**EXERCISE PROMPT:**
Which lines in the records below contain the word "Europos"? Copy each one out.

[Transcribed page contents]
★ ★ ★ ★ ★
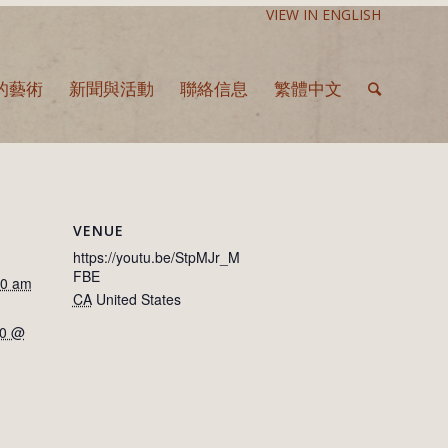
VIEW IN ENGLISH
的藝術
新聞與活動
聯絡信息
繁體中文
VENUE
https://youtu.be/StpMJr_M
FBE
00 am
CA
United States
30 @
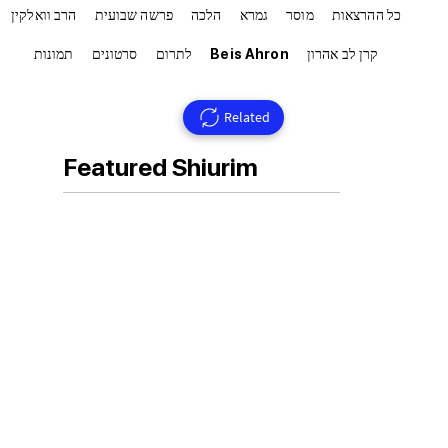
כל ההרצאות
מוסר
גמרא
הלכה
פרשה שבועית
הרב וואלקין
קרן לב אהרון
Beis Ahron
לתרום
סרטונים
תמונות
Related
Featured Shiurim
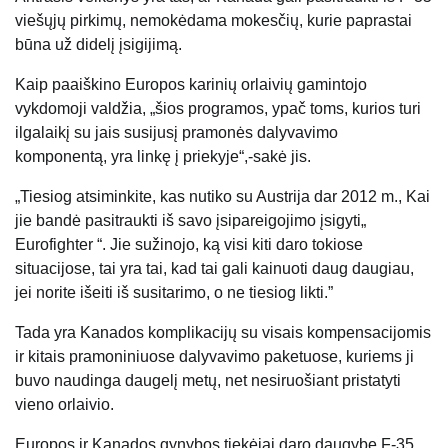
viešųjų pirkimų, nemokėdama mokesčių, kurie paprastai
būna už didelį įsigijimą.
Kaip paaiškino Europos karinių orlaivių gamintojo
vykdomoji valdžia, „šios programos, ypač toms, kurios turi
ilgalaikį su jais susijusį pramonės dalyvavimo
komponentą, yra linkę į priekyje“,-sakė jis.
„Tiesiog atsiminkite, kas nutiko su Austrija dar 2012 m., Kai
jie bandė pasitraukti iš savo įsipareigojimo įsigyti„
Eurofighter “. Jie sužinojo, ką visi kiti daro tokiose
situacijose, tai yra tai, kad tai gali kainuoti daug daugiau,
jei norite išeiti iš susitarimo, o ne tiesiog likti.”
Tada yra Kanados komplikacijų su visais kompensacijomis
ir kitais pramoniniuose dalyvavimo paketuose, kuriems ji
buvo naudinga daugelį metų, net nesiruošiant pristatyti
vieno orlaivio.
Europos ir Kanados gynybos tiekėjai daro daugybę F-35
★ ★ ★ ★ ★
**REPLY TO THE EXERCISE:**
Kaip paaiškino Europos karinių orlaivių gamintojo
Europos ir Kanados gynybos tiekėjai daro daugybę F-35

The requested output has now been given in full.